WP3 involved developing a self-consistent GW (scGW) method in our quantum transport simulator to include electron-electron interactions in non-equilibrium systems, from first-principles. This scGW method goes beyond the state-of-the-art and allows for many-body simulations of hot-carrier effects in advanced solar cells. By identifying novel 2-D materials and designing vdWH to enhance the CM effect, the power conversion efficiency can be theoretically increased above the Shockley-Queisser limit. The Fellow contributed in the prestigious IEEE International Electron Devices Meeting, with additional 1 conference publication and 3 journal manuscripts underway. In WP5, for researcher training, the Fellow attended 6 intensive training workshops and multi-day conferences. In WP6, for transfer of knowledge, he provided supervision and mentoring for semester projects and Master thesis.

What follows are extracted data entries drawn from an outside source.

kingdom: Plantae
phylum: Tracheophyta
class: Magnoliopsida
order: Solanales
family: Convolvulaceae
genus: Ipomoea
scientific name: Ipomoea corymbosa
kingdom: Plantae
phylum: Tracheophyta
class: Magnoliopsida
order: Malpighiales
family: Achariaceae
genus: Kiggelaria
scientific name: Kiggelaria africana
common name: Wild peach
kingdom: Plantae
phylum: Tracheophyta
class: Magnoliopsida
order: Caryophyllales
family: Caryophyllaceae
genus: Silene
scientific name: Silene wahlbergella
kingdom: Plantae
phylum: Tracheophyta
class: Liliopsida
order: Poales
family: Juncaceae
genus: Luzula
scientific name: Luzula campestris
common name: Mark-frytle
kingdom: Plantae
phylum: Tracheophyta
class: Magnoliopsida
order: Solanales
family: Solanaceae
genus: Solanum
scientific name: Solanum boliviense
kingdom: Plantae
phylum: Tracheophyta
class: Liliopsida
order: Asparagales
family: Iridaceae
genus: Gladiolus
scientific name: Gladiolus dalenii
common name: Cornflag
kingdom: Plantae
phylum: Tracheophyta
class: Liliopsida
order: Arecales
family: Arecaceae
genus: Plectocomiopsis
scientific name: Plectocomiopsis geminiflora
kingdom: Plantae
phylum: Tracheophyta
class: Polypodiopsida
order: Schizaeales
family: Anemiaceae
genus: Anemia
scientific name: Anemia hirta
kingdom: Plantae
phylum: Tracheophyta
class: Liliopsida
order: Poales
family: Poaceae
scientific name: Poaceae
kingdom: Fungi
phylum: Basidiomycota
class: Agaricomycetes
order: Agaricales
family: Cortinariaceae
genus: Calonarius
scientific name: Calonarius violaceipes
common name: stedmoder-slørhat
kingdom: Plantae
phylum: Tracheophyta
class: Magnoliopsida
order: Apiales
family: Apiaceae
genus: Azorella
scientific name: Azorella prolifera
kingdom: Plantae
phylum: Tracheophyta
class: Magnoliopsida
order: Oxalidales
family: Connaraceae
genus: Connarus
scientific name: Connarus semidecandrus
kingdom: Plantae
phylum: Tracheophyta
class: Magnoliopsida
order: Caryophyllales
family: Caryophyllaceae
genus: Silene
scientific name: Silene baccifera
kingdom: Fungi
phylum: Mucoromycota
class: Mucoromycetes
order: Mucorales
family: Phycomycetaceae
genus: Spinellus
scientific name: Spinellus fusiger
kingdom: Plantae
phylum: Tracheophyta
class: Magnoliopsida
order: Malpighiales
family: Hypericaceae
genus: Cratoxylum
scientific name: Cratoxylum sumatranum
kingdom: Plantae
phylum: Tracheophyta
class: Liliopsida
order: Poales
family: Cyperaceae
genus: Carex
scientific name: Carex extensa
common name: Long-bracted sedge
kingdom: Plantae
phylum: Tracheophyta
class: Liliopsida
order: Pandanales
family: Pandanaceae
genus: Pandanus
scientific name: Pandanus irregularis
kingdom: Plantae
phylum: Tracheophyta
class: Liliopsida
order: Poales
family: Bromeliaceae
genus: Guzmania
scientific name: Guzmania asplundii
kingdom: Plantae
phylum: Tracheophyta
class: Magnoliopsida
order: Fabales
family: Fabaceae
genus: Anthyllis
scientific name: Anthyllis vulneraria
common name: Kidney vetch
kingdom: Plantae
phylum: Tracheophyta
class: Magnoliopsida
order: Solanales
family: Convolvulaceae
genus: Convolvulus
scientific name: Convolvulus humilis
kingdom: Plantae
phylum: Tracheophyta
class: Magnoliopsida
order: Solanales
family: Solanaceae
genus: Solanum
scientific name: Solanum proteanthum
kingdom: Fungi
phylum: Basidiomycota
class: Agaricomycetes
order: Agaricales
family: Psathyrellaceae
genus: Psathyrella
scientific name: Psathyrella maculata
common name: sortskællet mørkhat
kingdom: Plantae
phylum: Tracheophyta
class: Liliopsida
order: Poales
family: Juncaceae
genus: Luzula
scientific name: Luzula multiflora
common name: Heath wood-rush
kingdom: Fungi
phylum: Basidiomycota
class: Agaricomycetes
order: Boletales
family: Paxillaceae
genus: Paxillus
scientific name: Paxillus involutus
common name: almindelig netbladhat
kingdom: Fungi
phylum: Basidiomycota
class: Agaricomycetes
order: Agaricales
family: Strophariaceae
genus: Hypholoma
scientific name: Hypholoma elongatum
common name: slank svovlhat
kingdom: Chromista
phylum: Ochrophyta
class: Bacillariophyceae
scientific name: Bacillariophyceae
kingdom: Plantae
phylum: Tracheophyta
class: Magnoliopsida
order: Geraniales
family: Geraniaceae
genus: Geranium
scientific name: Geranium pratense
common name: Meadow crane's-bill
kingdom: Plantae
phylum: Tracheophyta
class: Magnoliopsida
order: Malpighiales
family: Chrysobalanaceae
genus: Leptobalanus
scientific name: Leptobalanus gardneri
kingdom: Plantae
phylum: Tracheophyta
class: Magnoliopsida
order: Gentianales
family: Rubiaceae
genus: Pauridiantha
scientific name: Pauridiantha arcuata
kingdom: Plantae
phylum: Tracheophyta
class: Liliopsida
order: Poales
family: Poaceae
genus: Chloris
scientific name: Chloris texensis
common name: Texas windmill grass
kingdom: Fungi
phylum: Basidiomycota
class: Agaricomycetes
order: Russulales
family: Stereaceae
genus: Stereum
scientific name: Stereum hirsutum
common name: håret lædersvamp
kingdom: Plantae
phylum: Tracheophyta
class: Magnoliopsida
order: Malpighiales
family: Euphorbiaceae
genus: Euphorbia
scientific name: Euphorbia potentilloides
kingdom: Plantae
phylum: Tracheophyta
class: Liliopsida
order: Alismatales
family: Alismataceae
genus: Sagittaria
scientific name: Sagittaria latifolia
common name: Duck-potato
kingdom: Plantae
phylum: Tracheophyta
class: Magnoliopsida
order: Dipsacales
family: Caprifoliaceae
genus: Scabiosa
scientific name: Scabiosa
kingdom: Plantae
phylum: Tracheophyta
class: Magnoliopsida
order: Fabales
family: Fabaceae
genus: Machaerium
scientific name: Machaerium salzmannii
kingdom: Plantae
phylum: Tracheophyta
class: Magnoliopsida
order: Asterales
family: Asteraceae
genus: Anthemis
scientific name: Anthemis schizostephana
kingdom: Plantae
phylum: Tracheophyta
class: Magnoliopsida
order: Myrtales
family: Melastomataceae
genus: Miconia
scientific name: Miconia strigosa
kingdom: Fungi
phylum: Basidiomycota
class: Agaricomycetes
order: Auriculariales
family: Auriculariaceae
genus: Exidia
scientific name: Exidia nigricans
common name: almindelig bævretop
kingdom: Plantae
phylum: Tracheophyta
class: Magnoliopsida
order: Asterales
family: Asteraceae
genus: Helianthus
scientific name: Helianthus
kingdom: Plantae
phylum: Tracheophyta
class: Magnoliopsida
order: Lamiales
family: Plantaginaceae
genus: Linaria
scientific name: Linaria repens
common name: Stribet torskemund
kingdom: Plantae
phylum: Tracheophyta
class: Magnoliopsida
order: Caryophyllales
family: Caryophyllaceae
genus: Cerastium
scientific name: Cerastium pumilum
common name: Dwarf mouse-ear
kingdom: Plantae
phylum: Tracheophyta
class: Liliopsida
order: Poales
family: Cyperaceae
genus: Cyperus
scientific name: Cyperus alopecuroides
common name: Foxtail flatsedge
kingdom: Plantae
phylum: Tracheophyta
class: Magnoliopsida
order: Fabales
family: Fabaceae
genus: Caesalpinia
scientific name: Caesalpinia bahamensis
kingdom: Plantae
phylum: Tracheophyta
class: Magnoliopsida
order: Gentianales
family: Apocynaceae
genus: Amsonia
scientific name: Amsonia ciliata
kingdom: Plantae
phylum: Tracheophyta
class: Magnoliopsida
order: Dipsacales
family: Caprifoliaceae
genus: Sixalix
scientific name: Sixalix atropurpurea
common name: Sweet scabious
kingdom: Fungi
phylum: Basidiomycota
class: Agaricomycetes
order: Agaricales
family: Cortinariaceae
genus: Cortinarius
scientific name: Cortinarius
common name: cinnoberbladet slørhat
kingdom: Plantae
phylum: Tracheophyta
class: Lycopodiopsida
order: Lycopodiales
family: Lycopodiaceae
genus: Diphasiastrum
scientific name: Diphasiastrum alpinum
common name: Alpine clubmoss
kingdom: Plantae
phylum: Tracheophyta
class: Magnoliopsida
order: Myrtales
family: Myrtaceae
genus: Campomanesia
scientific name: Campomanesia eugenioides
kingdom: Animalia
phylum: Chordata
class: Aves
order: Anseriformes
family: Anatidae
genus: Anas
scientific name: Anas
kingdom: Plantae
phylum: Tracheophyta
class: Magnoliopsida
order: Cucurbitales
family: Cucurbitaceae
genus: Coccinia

He was appointed Guest Editor of Frontiers In Electronics. The project was managed under WP4.

This action advanced the state-of the-art in the theory and application of the NEGF formalism for optoelectronic devices based on 2-D materials and their vdWHs. The utilization of an ab initio material descriptor calculated with DFT in device simulations removes the difficulty of empirical models that need to be pre-calibrated to available experimental data. The resulting predictive power of simulations can now be used to explore and assess the performance of PV cells based on novel 2-D materials and vdWHs whose experimental data is sparse. The ‘experiments’ can be done via simulations even before these materials and devices have been synthesized and fabricated.

Furthermore, this action made significant progresses in the field of quantum transport simulation by combining the dynamically screened Coulomb interaction in many-electron systems with light-matter interactions on an equal footing within the NEGF formalism. This development will enable more accurate quantum transport investigations of devices that contain highly non-equilibrium and strongly interacting electron gas. Such theoretical advances are especially relevant for the 2-D materials and vdWHs, due to their combination of low-dimensional structures and strong Coulomb interactions. Their strong excitonic effect increases the optical absorption and affects the photoconductivity. The simulation tool developed during this project provides a better understanding of the excitonic physics in the vdWHs.

The simulation framework also promoted the innovative idea of using inter-layer carrier multiplication, which could potentially lead to a significant improvement of the light conversion efficiency of photovoltaic cells. vdWH-based PV cells will be designed and optimized with this simulator to maximize the carrier multiplication efficiency. This can harvest the excess kinetic energy of those hot photo-carriers and utilize the high energy range of the solar spectrum.